▶ GOAL OF THE EXERCISE
Turn the lines of the items below into a numbered list, leaving out blank lines and the pictures.
-- -- --
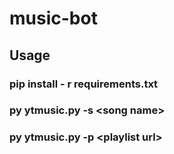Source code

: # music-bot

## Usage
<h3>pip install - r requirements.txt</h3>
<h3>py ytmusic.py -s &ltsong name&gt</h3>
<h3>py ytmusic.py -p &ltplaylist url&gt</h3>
-- -- --
▶ RESULT FOR THIS TASK
1. Source code
2. : # music-bot
3. ## Usage
4. <h3>pip install - r requirements.txt</h3>
5. <h3>py ytmusic.py -s &ltsong name&gt</h3>
6. <h3>py ytmusic.py -p &ltplaylist url&gt</h3>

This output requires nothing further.